We have known for quite some time now how dangerous drinking and driving is. It’s become clear that drinking alcohol impairs a person’s judgment and reaction time, and those two things can heavily impact road safety.
Anyone with a blood alcohol concentration (BAC) at 0.08 or higher is considered legally impaired. Driving with alcohol in your system can have significant consequences on both the driver themselves and other drivers and pedestrians nearby.
Read on to learn more about the consequences of drunk driving in the United States so far in 2021.
Deaths Caused by Drunk Driving
Sadly, drunk driving accidents cause more than 10,000 deaths every year and contribute to about 30 percent of all United States traffic-related deaths. In 2018 alone, drunk drivers killed over 230 children under the age of 14.
While the number of alcohol-related traffic fatalities is over 10,000 every year, there has been a slow downward trend over the last few years. In 2016, for example, there were 10,967 drunk driving fatalities, while in 2019, there were 10,142.
Drunk Driving Statistics for 2021
Motorcyclists, younger people ages 21 to 34, and drivers previously convicted of a DUI are some of the most at risk for drunk driving. Statistically, changing the minimum drinking age to 21 has saved over 30,000 lives since 1975.
When broken down by gender, men are four times more involved in drunk driving incidents than women. Men also make up around 80 percent of drunk driving fatalities. Generally speaking, it takes approximately four drinks for a 180-pound man to reach a BAC of 0.08, while a 120-pound woman would need only two drinks to reach that number.

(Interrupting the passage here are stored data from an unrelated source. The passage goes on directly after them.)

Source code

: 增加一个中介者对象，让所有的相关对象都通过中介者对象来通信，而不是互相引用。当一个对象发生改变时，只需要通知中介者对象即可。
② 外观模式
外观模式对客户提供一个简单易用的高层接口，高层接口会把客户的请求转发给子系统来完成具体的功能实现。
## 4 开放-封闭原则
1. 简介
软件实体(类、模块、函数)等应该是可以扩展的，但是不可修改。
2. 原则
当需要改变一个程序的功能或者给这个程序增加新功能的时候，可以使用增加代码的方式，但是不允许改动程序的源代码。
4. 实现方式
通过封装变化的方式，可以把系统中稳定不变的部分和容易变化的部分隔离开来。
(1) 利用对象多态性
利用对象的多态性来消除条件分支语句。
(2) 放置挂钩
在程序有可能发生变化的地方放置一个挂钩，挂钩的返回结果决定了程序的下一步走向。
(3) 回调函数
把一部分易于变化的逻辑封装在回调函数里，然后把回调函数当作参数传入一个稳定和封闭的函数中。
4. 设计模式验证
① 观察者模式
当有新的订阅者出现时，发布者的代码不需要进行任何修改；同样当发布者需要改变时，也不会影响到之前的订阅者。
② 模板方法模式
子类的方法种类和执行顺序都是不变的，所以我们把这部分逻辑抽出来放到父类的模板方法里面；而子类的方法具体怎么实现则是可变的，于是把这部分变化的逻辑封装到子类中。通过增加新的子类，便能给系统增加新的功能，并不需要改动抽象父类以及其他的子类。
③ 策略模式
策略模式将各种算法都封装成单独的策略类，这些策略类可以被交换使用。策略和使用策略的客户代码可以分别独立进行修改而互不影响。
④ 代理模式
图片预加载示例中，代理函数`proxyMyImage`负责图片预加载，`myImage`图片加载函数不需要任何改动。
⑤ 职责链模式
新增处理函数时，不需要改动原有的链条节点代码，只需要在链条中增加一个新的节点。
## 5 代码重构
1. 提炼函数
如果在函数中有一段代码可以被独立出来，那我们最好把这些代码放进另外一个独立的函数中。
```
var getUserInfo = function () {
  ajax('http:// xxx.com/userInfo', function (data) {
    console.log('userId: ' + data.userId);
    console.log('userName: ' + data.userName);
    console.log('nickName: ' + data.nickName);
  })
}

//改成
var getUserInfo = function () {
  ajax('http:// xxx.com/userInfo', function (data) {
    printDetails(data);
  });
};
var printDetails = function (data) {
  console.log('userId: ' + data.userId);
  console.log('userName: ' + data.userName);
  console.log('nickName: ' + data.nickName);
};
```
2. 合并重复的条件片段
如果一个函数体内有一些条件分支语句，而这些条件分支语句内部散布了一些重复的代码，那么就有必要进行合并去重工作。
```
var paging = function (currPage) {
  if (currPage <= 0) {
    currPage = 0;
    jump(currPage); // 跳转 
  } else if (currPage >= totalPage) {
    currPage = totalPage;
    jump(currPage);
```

When drunk driving is looked at by location, it is clear that California has the highest drunk driving fatalities year to year. Some of the other states with high alcohol-related accident fatality rates include Florida and Texas. On the other hand, some of the safest states when it comes to drinking and driving are Alaska, Hawaii, New Hampshire and South Dakota.
Links Between The COVID-19 Pandemic and Drunk Driving
In September 2020, mid-pandemic, drunk driving fatalities had increased close to five percent compared to the same time one year earlier. This increase happened despite a decrease in the average total miles traveled.
“In the midst of the pandemic and the stressors that accompanied it, additional concerning driving trends may also be on the rise,” says D.C. criminal attorney Shawn Sukumar of Price Benowitz Accident Injury Lawyers, LLP. “In addition to alcohol-based driving under the influence charges, a person can be charged for DUI for drug-related impairments as well. With a drug related DUI, the procedure is very similar to the procedure for being charged with an alcohol-related DUI.”
Drunk Driving Trending Downwards
Despite the high number of fatalities caused by drunk driving in recent years, this number has been trending downwards over the last ten years. Stronger enforcement of safe driving behaviors from activist groups, public agencies, and citizens has helped lower the number of alcohol-related driving fatalities every year.
Hopefully, with more use of driver services like Lyft and Uber and raised awareness of the dangers of drinking and driving, the number of drunk driving accidents and fatalities will continue to fall.